KUALA LUMPUR, May 29 ― Unlicensed money exchangers in Malaysia had aided
the operators of a global currency exchange that ran a US$6 billion
(RM18.33 billion) money-laundering operation online, a hub for criminals
peddling in everything from stolen identities to child pornography, The
New York Times (NYT) reported.
Source from (The Malaysian Insider): http://www.themalaysianinsider.com/malaysia/article/malaysia-linked-to-worlds-largest-money-laundering-scheme-nyt-reports/
Published: May 29, 2013
Asian currency notes are seen in this photo illustration in Singapore January 17, 2013. — Reuters pic
The currency exchange called Liberty Reserve is believed to be the
world’s largest cyber money-laundering case and was based in the United
States but operated well beyond the country’s borders as well as
traditional international banking regulations, providing easy and
anonymous cover increasingly sought by criminals to fund their
activities, the widely-read daily reported, citing American law
enforcement officers.
Liberty Reserve was responsible for laundering billions of dollars
over the past seven years, conducting 55 million transactions that
involved millions of customers around the world, including about 200,000
in the United States, according to US federal prosecutors who were
reported to have announced the charges against the currency exchange in
Manhattan yesterday.
According to NYT which cited the charges, Liberty Reserve’s system was designed to let people move sums large and small around the world just by setting up an email address, which did not require the user’s identity to even be validated.
Liberty Reserve also did not take or make cash payments directly but used “third-party ‘exchangers’” that “tended to be unlicensed money-transmitting businesses without significant government oversight or regulation, concentrated in Malaysia, Russia, Nigeria and Vietnam”.

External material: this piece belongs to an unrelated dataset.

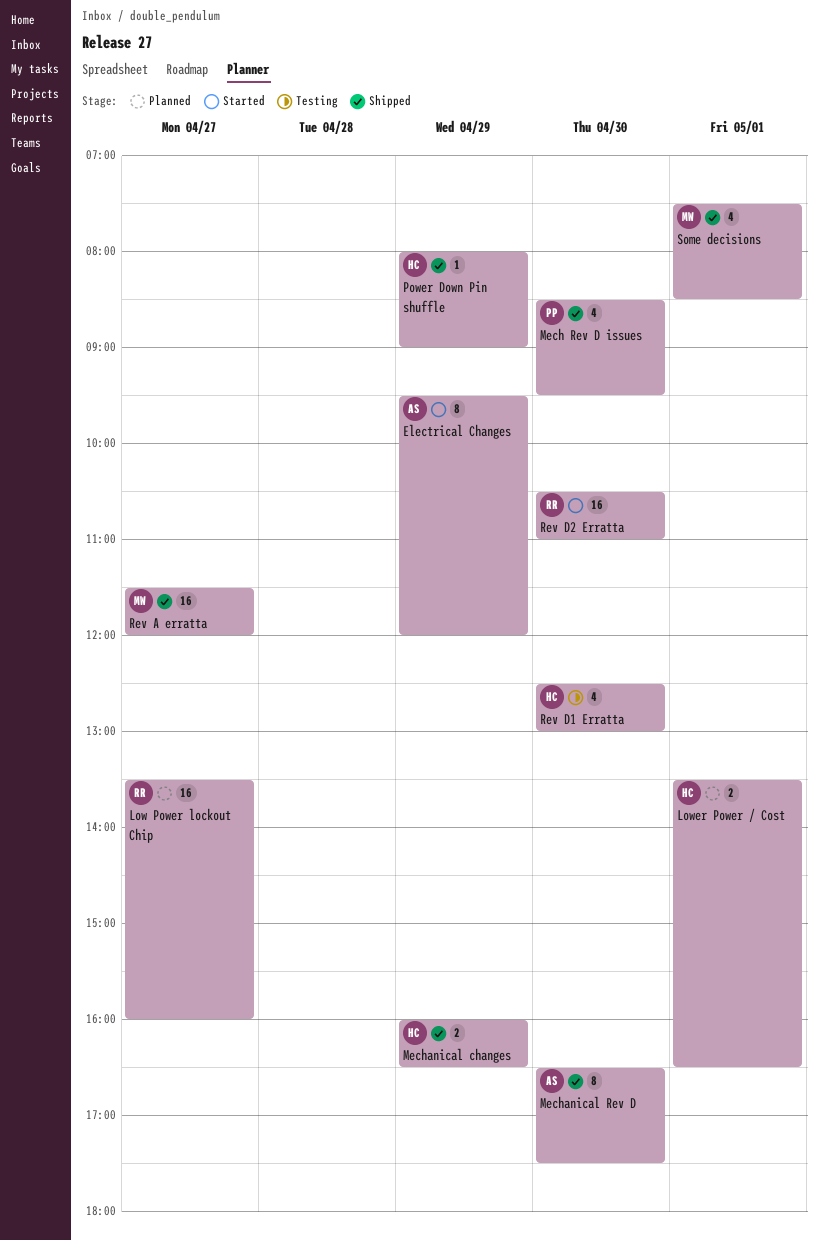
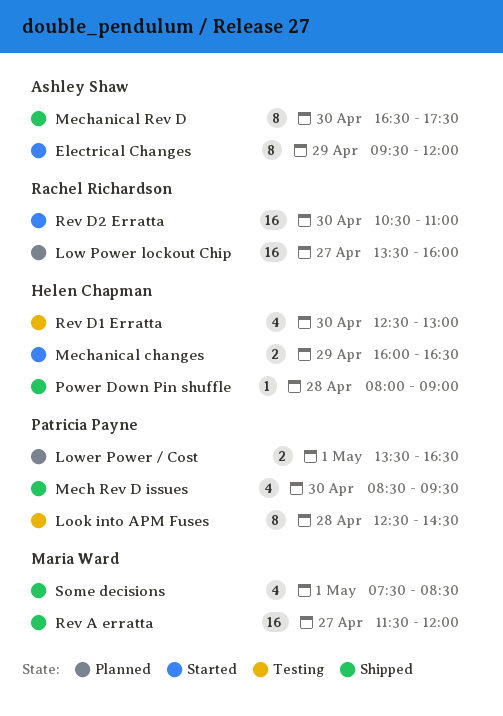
Look into APM Fuses: none -> present
Lower Power / Cost, owner: Helen Chapman -> Patricia Payne
Mechanical changes, status: Shipped -> Started
Power Down Pin shuffle, day: Apr 29 -> Apr 28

Still citing from the charge sheet, the NYT reported that the
“third-party exchangers” would take and make payments, and then credit
or debit the Liberty Reserve account, allowing the latter to avoid
collecting any banking information on its clients and not leave a
“centralized financial paper trail.”
The people who accepted Liberty Reserve’s currency were
“overwhelmingly criminal in nature,” according to the indictment as
reported by the NYT.
“They included, for example: traffickers of stolen credit card data
and personal identity information; peddlers of various types of online
Ponzi and get-rich-quick schemes; computer hackers for hire; unregulated
gambling enterprises; and underground drug-dealing Web sites,” the
daily cited the charges as reading.
“As alleged, the only liberty that Liberty Reserve gave many of its
users was the freedom to commit crimes — the coin of its realm was
anonymity, and it became a popular hub for fraudsters, hackers and
traffickers,” Preet Bharara, the United States attorney in Manhattan was
quoted saying at the news conference in Manhattan yesterday.